• Extract
Notes on everything: Single Shot Multibox Detector Keras: how to train with own dataset

(I am using linux mint)
We have installed and tested if the SSD works in the last post. Now we will train a model for ssd_keras.

At first we need an dataset. I downloaded 120 pics (.jpg) of Thora Birch of Ghost World.
I made a folder like this:

And pictures are in the folder:

From these pictures, we will make a dataset.

$ git clone https://github.com/tzutalin/labelImg.git

$ cd labelImg

$ python3.5 labelImg.py

labelImg will open. Select "Open Dir".

Choose the thora folder.

Opened.

From the top of window, "Edit" -> "Create Rectbox". And create a rectangle box on her face. The category name is "thora".

Then save it.
Create rectbox on other 119 pictures of her also.

Finished.

Go to "PASCAL_VOC" of ssd_keras and create a folder "xml". Please make sure that there is get_data_from_xml.py file in this folder. We will use this file later.

Move all of xml file of thora we created into the xml folder.

• Excerpted records

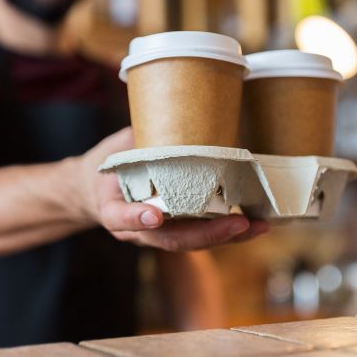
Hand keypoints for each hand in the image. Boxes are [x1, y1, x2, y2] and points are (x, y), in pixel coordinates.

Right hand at [76, 127, 269, 251]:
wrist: (99, 190)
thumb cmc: (109, 167)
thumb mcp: (115, 151)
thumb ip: (139, 142)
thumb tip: (172, 113)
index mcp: (112, 209)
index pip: (119, 217)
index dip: (136, 218)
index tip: (154, 215)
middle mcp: (136, 229)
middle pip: (169, 239)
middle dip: (206, 234)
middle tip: (236, 222)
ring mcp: (158, 234)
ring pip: (191, 243)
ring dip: (226, 237)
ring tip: (256, 227)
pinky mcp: (176, 231)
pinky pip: (201, 237)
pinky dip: (229, 233)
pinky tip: (255, 225)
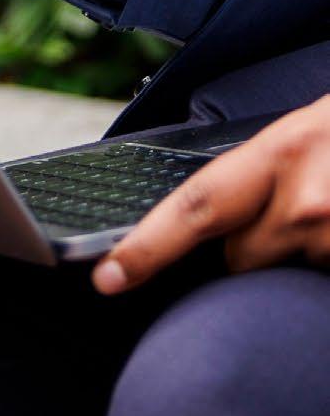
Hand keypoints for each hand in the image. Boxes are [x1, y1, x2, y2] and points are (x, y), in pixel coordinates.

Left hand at [93, 95, 329, 294]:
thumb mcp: (303, 134)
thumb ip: (260, 172)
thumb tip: (210, 220)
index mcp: (279, 151)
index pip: (195, 206)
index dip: (147, 246)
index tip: (108, 277)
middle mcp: (304, 201)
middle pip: (238, 258)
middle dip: (250, 243)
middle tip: (293, 203)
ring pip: (283, 271)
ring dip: (297, 252)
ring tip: (328, 207)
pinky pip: (317, 281)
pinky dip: (322, 260)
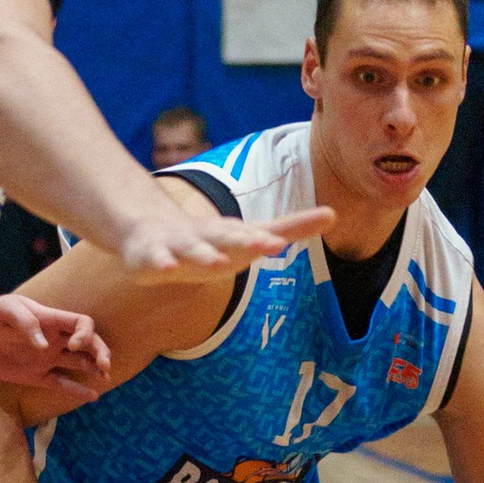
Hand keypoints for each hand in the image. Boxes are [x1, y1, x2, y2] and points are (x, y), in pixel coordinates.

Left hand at [0, 291, 115, 404]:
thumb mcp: (4, 309)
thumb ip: (25, 322)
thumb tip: (45, 345)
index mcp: (50, 320)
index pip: (81, 323)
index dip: (85, 334)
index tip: (74, 345)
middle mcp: (54, 339)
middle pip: (88, 344)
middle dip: (100, 353)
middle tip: (104, 366)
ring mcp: (46, 359)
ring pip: (79, 363)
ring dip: (95, 369)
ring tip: (104, 378)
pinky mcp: (35, 376)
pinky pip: (61, 384)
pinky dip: (77, 391)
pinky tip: (92, 396)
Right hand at [113, 197, 332, 279]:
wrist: (147, 229)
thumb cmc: (209, 240)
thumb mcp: (249, 235)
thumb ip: (290, 228)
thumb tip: (336, 213)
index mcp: (232, 234)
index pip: (258, 235)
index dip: (273, 239)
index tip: (293, 237)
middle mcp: (208, 236)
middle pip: (230, 238)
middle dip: (249, 242)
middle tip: (271, 244)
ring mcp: (177, 245)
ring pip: (192, 250)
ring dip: (204, 255)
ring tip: (218, 262)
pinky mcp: (149, 256)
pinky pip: (154, 261)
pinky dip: (160, 264)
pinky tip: (165, 269)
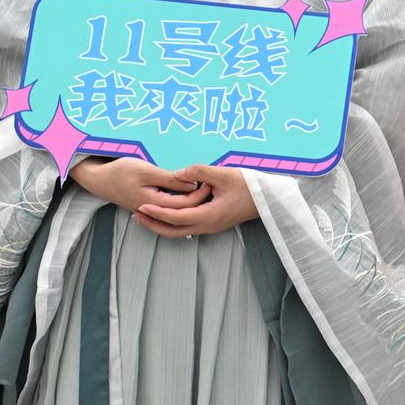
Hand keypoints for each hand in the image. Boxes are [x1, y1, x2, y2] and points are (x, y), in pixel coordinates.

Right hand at [69, 156, 201, 212]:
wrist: (98, 179)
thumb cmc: (120, 172)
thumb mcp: (146, 171)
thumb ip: (169, 179)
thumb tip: (191, 183)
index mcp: (155, 203)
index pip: (185, 204)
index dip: (200, 194)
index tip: (211, 182)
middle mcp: (154, 210)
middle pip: (183, 207)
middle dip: (199, 197)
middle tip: (213, 184)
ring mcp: (151, 208)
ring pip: (176, 206)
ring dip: (190, 198)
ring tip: (205, 186)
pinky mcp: (148, 203)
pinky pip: (169, 203)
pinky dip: (180, 197)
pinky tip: (189, 189)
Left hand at [134, 164, 258, 236]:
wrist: (268, 200)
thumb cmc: (249, 187)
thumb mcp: (224, 174)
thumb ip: (200, 172)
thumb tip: (179, 173)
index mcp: (209, 216)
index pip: (176, 218)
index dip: (157, 212)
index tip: (141, 206)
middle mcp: (207, 226)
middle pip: (173, 231)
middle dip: (153, 224)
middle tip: (136, 215)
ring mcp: (210, 226)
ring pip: (179, 231)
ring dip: (161, 224)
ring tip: (146, 214)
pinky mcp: (213, 223)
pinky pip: (187, 227)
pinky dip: (172, 222)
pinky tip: (167, 212)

• Instructions
#1 List every shell command that appears in the SSD training guide.
#2 Carry on the SSD training guide from its last step, moving the xml files into the xml folder.

• Results by task
#1
$ git clone https://github.com/tzutalin/labelImg.git
$ cd labelImg
$ python3.5 labelImg.py

#2
We need to change get_data_from_XML.py a bit. Use this code:

import numpy as np
import os
from xml.etree import ElementTree

class XML_preprocessor(object):

def __init__(self, data_path):
self.path_prefix = data_path
self.num_classes = 1 ##changed num of the classes
self.data = dict()
self._preprocess_XML()

def _preprocess_XML(self):
filenames = os.listdir(self.path_prefix)
for filename in filenames:
tree = ElementTree.parse(self.path_prefix + filename)
root = tree.getroot()
bounding_boxes = []
one_hot_classes = []
size_tree = root.find('size')
width = float(size_tree.find('width').text)
height = float(size_tree.find('height').text)
for object_tree in root.findall('object'):
for bounding_box in object_tree.iter('bndbox'):
xmin = float(bounding_box.find('xmin').text)/width
ymin = float(bounding_box.find('ymin').text)/height
xmax = float(bounding_box.find('xmax').text)/width
ymax = float(bounding_box.find('ymax').text)/height
bounding_box = [xmin,ymin,xmax,ymax]
bounding_boxes.append(bounding_box)
class_name = object_tree.find('name').text
one_hot_class = self._to_one_hot(class_name)
one_hot_classes.append(one_hot_class)
image_name = root.find('filename').text
bounding_boxes = np.asarray(bounding_boxes)
one_hot_classes = np.asarray(one_hot_classes)
image_data = np.hstack((bounding_boxes, one_hot_classes))
self.data[image_name] = image_data

## Changed to one category.
def _to_one_hot(self,name):
one_hot_vector = [0] * self.num_classes
if name == 'thora':
one_hot_vector[0] = 1
else:
print('unknown label: %s' %name)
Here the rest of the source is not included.